Items from a data source
>>
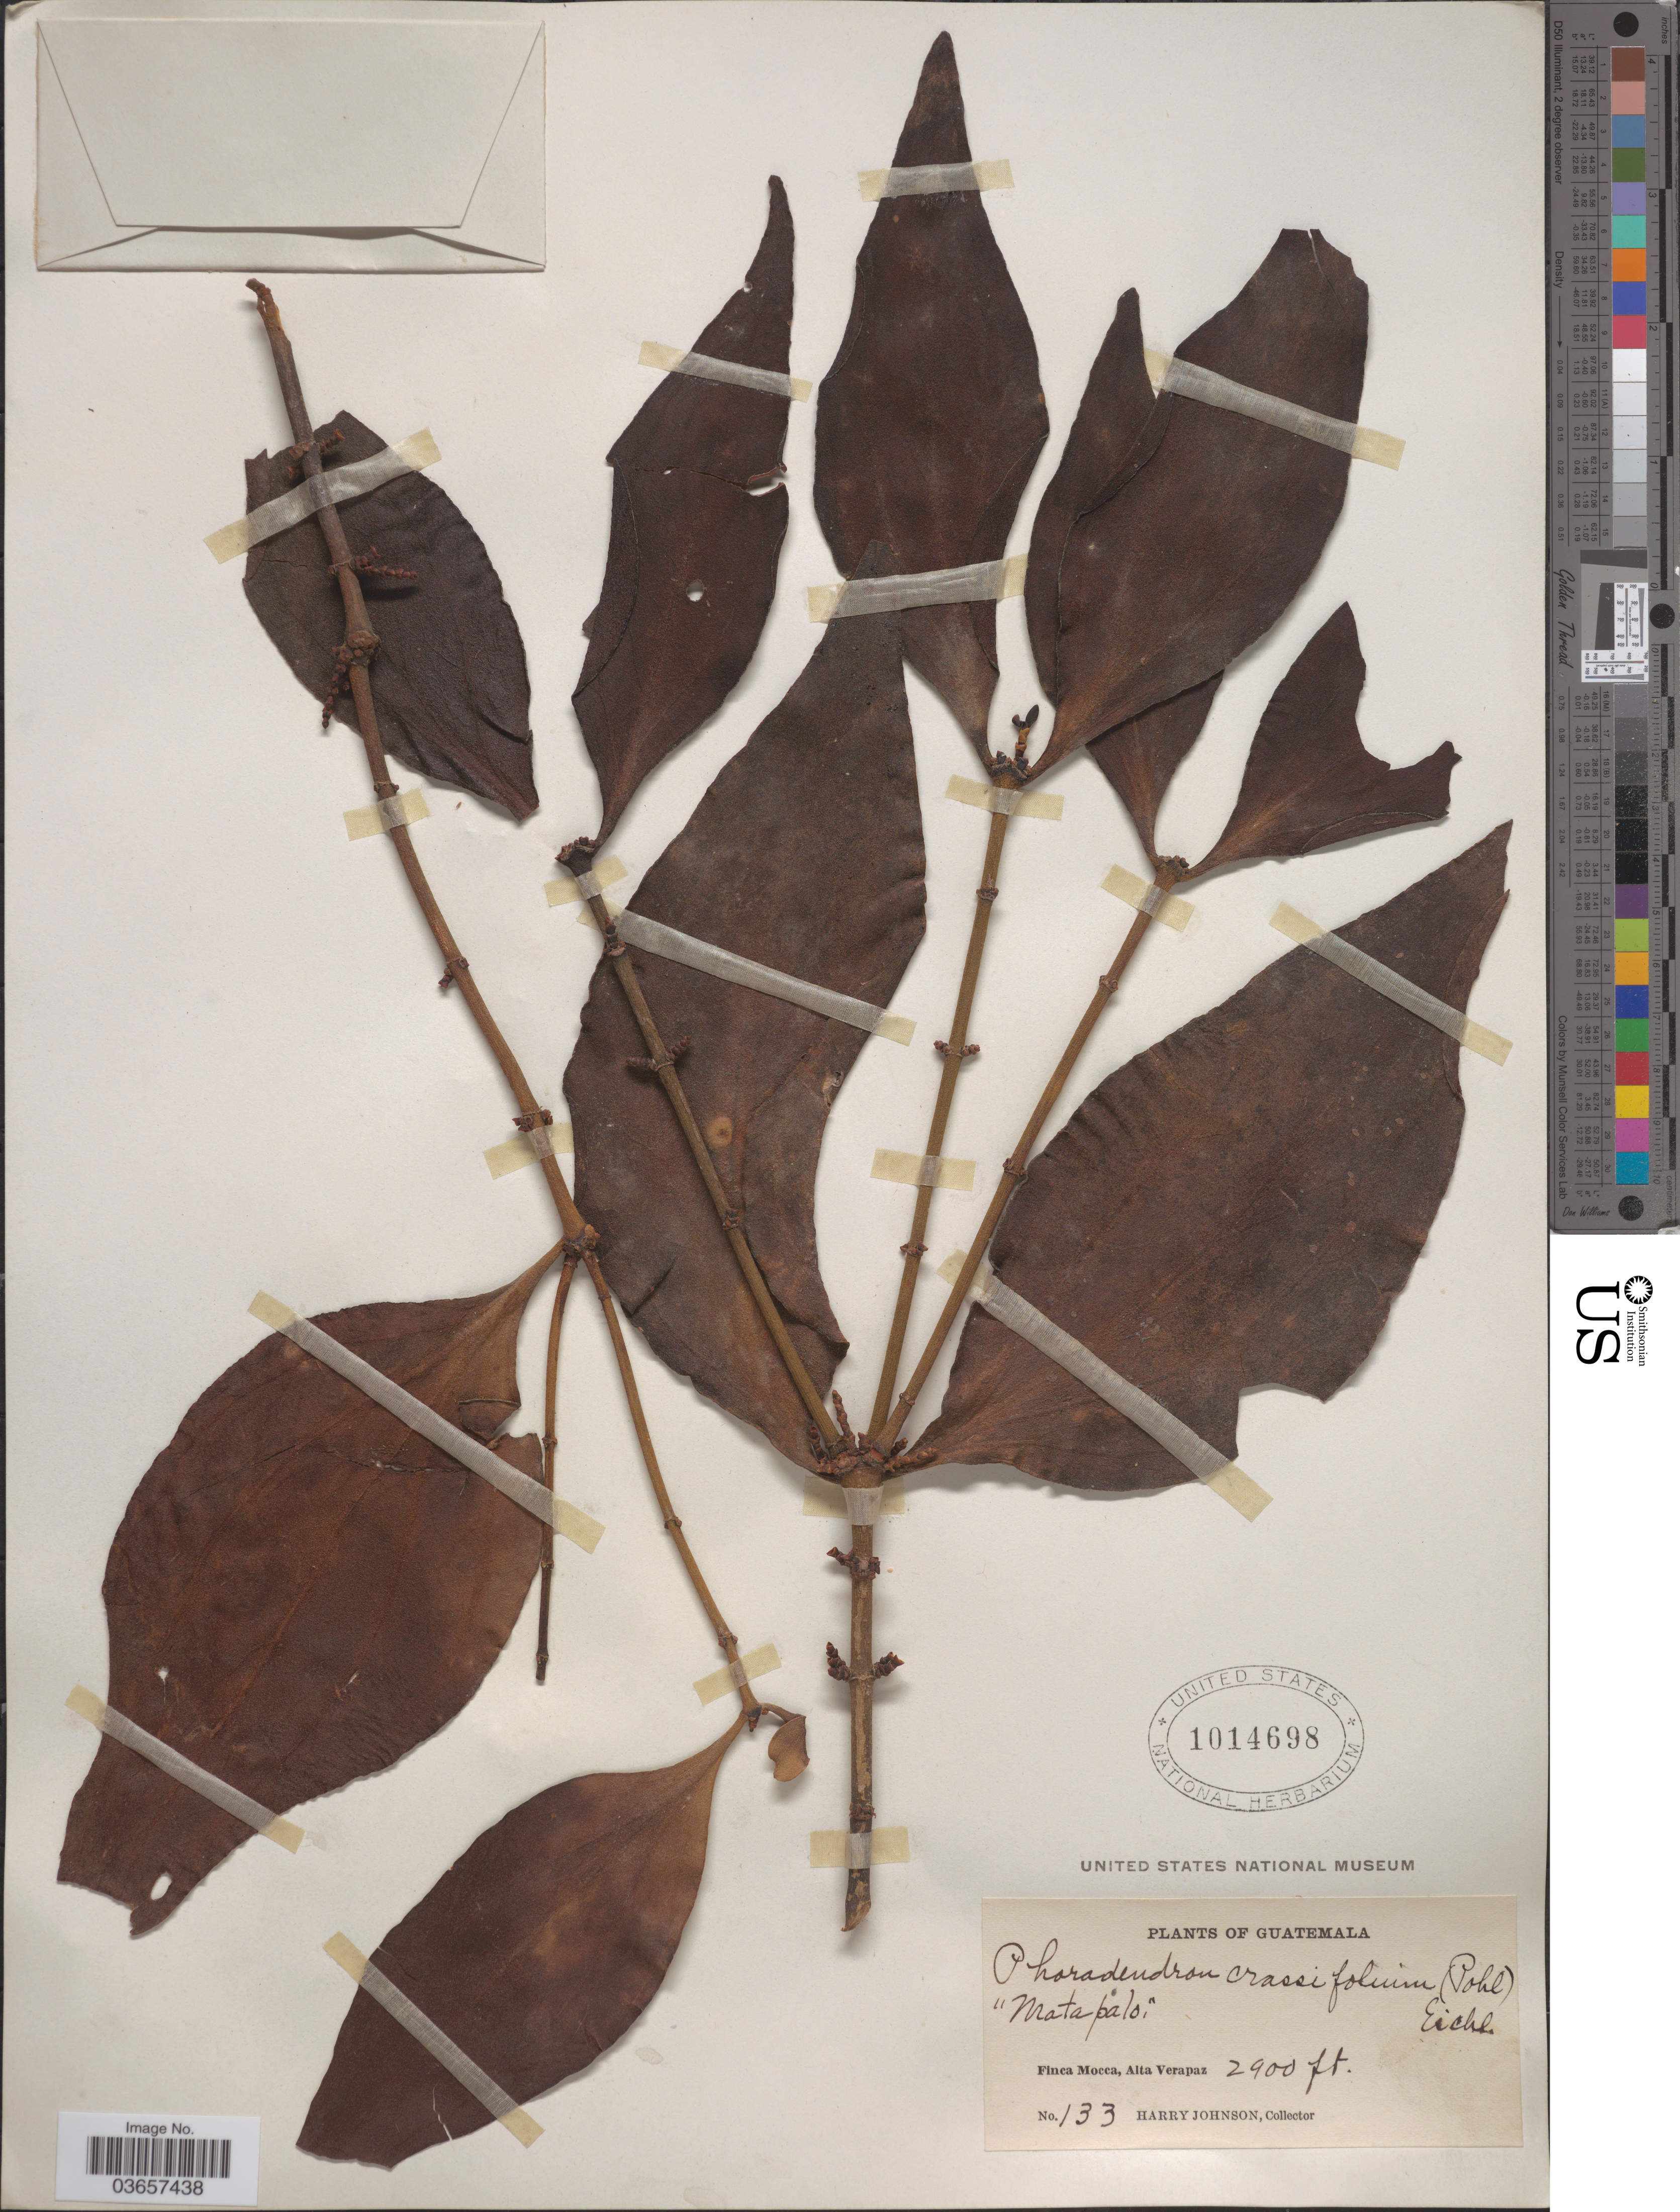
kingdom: Plantae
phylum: Tracheophyta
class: Magnoliopsida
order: Santalales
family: Viscaceae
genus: Phoradendron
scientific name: Phoradendron crassifolium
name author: (Pohl ex DC.) Eichler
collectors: H. Johnson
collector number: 133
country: Guatemala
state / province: Alta Verapaz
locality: Finca Mocca.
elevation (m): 884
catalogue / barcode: US 1014698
<<
* What is needed *
Reproduce the stretch of the material from the line containing "order: Santalales" through the last line, keeping every character unchanged.

* Task output *
order: Santalales
family: Viscaceae
genus: Phoradendron
scientific name: Phoradendron crassifolium
name author: (Pohl ex DC.) Eichler
collectors: H. Johnson
collector number: 133
country: Guatemala
state / province: Alta Verapaz
locality: Finca Mocca.
elevation (m): 884
catalogue / barcode: US 1014698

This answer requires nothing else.